Peter Kryworuk, president of The Advocates’ Society

Peter Kryworuk, president of The Advocates’ Society

The president of The Advocates’ Society, civil litigation specialist Peter Kryworuk of Lerners LLP in London, Ont., said before his group weighs in, “it would be important for us to have a better understanding as to the reasons for the change, and to understand what issues that the court is seeking to address. ... Obviously, we welcome a chance to have a dialogue with the court on the issue.”

The chair of the Canadian Bar Association’s Supreme Court of Canada liaison subcommittee, Alan Rankine of Ryan Law, told The Lawyer’s Daily “I think our concern would come in if [restricting interveners to Zoom] was made permanent, with no discussions.”

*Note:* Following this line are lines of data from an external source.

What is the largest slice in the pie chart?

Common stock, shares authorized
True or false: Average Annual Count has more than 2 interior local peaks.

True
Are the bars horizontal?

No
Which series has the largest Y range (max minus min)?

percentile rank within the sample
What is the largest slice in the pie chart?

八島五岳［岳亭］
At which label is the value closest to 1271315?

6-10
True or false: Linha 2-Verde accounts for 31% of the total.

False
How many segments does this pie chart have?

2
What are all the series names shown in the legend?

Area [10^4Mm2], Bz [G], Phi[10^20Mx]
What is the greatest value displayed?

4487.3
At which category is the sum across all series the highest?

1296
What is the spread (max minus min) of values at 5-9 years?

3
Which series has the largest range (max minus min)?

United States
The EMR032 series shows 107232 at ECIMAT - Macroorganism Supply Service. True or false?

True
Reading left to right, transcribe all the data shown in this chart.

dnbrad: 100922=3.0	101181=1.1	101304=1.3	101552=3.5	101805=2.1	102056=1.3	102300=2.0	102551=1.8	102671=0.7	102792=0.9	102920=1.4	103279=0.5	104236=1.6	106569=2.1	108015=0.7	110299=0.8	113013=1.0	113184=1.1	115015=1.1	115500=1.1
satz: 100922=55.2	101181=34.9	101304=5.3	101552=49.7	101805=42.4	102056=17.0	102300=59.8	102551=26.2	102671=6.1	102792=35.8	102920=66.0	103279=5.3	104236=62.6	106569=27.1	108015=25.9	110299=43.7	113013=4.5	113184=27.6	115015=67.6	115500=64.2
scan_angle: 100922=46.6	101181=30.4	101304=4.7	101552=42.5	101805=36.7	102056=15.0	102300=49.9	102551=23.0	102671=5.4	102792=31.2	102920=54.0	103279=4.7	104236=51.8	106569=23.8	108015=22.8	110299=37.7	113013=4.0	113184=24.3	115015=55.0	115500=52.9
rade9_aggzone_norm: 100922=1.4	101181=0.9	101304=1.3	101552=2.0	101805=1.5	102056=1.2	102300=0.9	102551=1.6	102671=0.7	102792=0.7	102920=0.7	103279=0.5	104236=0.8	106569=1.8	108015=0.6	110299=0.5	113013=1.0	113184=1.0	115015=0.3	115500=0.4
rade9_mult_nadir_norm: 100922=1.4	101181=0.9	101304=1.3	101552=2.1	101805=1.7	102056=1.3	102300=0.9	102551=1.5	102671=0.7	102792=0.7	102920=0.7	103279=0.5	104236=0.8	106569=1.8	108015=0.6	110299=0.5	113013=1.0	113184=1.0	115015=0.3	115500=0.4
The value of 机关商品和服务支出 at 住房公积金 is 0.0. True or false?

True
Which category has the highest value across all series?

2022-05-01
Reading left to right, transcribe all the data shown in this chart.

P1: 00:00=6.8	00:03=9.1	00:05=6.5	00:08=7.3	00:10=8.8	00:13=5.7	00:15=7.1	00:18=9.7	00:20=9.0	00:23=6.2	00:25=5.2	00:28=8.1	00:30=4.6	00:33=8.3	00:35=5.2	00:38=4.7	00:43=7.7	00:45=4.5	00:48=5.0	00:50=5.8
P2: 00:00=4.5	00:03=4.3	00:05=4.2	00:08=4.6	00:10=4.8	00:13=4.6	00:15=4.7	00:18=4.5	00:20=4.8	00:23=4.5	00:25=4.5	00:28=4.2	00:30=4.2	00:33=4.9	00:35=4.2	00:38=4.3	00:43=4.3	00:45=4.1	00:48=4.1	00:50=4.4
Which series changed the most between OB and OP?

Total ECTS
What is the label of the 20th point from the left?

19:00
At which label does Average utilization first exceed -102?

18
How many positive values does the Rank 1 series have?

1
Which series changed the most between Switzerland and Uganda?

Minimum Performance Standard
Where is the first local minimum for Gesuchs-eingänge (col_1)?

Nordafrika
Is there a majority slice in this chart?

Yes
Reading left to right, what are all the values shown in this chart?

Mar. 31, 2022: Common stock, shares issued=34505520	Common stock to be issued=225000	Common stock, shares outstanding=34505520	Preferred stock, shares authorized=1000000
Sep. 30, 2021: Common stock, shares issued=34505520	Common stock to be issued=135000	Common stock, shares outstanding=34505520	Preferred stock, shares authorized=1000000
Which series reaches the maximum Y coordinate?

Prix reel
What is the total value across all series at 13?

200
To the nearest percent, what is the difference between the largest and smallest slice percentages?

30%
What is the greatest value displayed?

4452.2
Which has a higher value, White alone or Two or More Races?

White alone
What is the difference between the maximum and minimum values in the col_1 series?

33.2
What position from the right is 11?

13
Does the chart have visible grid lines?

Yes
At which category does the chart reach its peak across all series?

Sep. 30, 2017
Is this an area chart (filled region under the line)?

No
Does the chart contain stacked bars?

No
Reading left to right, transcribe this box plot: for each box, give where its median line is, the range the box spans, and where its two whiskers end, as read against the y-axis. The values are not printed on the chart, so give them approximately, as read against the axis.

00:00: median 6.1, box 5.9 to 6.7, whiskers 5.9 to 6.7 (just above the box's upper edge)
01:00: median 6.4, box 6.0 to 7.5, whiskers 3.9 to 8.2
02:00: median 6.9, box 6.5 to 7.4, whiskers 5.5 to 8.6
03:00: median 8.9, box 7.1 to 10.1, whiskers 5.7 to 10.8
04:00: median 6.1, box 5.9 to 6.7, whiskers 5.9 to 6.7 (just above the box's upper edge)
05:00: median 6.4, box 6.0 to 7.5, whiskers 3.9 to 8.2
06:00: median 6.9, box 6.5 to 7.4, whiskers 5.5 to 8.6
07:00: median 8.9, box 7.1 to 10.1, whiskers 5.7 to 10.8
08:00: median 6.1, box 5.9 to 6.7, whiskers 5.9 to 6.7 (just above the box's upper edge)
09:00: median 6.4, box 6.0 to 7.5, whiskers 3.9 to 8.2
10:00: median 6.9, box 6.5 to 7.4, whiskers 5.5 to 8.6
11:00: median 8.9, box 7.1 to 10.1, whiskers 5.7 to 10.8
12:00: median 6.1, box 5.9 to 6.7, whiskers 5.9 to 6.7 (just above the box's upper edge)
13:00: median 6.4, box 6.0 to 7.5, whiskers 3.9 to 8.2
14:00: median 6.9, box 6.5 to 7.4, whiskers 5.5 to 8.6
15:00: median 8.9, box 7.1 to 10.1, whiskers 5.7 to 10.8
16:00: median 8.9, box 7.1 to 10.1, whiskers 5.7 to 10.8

“If there’s going to be a permanent go-forward change, we’d like to do what we normally do, and get input from the Supreme Court of Canada bar and try to develop a model that works for everybody,” he said, adding that a hybrid-type model would likely “be the best.”

Meehan suggested that each case and intervener could be assessed by the court with respect to limiting oral advocacy to Zoom. “Why make it a blanket permanent rule?” he queried. “Some cases, depending on the subject matter, number of interveners, and their proposed submissions, may be better suited to have in-person submissions.”

He also noted that the top court frequently refers to the submissions of interveners in its reasons for judgment, while also describing some as helpful.

In some important cases, the judges have also kept counsel, who were acting for interveners, on their feet in the courtroom for considerably more than five minutes in order to answer the judges’ questions.